Kooperationen
PRICA®
Pflegende Angehörige – Faire Anstellung und professionelle Unterstützung
Die Spitex Oberaargau AG und die PRICA Pflege Mittelland AG sind zur Förderung und Unterstützung der Pflege durch Angehörige eine offizielle Zusammenarbeit eingegangen. Dieses innovative Kooperations-Modell ermöglicht es, dass pflegende Angehörige für ihre wertvolle Arbeit angemessen entlöhnt werden, während gleichzeitig eine hohe Pflegequalität sichergestellt bleibt.

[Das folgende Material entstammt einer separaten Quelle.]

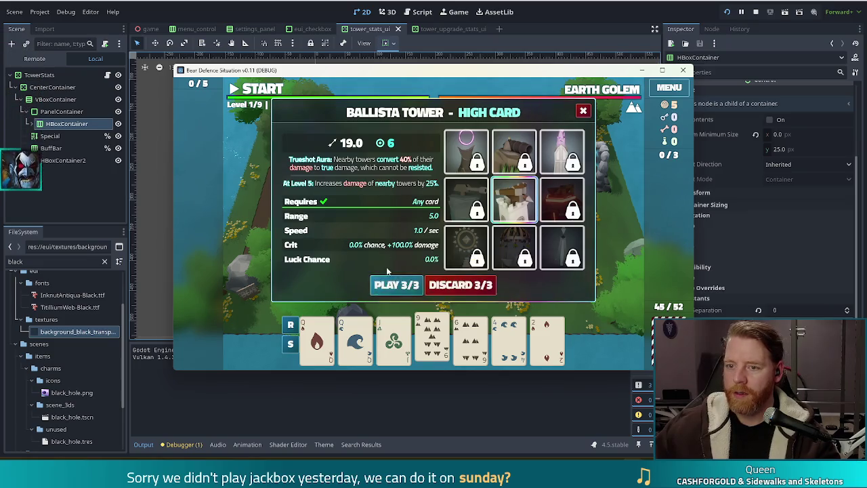
mouse_move(433, 335)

Haslibrunnen AG, Langenthal
Strategische Allianz für ein integriertes Versorgungsmodell
Die Spitex Oberaargau AG und die Haslibrunnen AG gehen eine strategische Allianz zum Aufbau eines integrierten Versorgungsmodells im Oberaargau ein. Die beiden Verwaltungsräte haben Mitte August grünes Licht für die Erarbeitung einer Kooperationsgemeinschaft gegeben.
APH Schärme, Melchnau
Vom Nebeneinander zum Miteinander
Die Spitex Oberaargau AG und das Alters- und Pflegeheim Schärme rücken in Melchnau näher zusammen Geschäftsführerin Verena Zimmermann, Spitex Oberaargau AG, und Geschäftsleiter Wolfgang Pierer, APH Schärme, geben Auskunft.

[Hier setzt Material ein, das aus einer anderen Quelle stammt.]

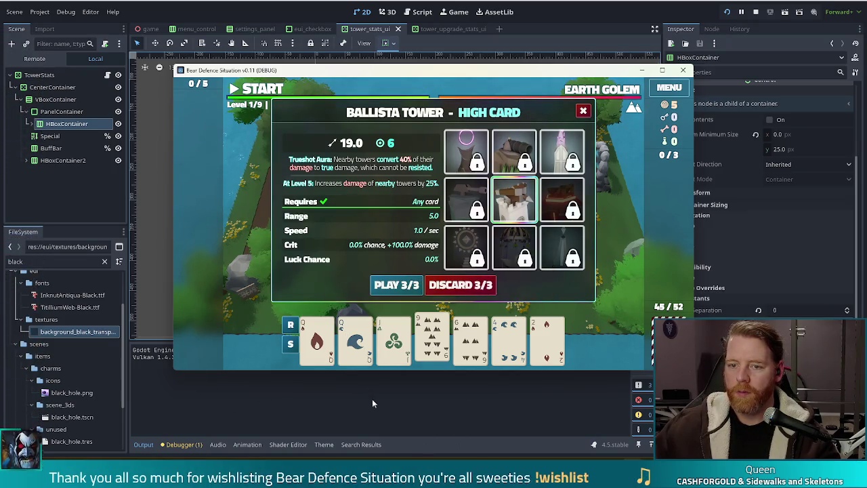
click(466, 151)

Mobiler Palliativdienst Emmental-Oberaargau
Aus dem dreijährigen Modellversuch des Mobilen Palliativdienstes Emmental-Oberaargau (mpdEO) ist per 01.01.2024 ein fixes Angebot mit kantonalem Leistungsvertrag geworden. Der mpdEO ist aus einer Kooperation der fünf öffentlichen Spitex-Organisationen in der Region Emmental, der Spitex Oberaargau AG und des Spitals Emmental entstanden. Die heutige mpdEO AG bietet im ambulanten Setting sowie im stationären Langzeitbereich spezialisierte Palliative Care für schwerkranke und sterbende Menschen an.

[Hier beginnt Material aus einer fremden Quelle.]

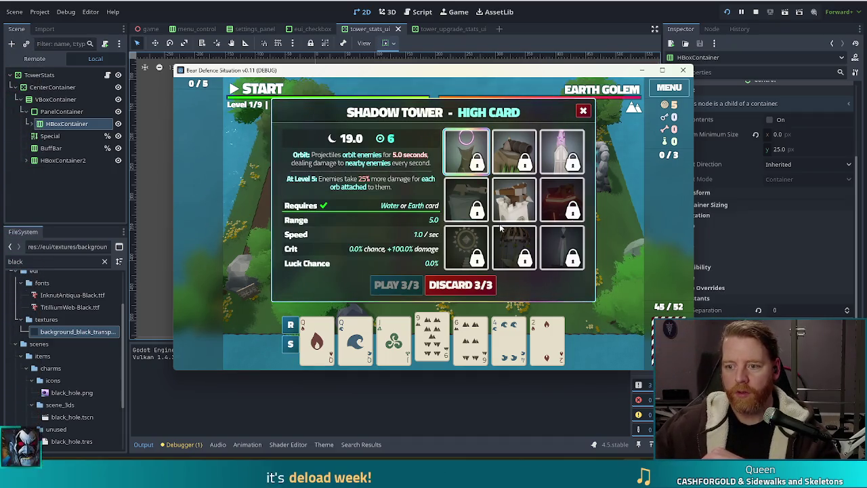
key(F8)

Ein Engagement gegen den Fachkräftemangel
Pflegefachpersonen sind nicht nur das Herz von Gesundheitsinstitutionen, sondern auch deren Rückgrat. Wenn sie von einem Tag auf den anderen in den Ruhestand gehen, geht viel Wissen und Erfahrung verloren. Deshalb unterstützt die Spitex Oberaargau AG Mitarbeitende, die nach der Pensionierung in Teilzeit weiterarbeiten möchten. Und die Mitarbeitenden schätzen die sanfte Landung ins Rentnerleben, können sie doch ihre sozialen Kontakte zu Kolleginnen und Kunden weiterpflegen und erhalten einen finanziellen Zustupf zur Rente.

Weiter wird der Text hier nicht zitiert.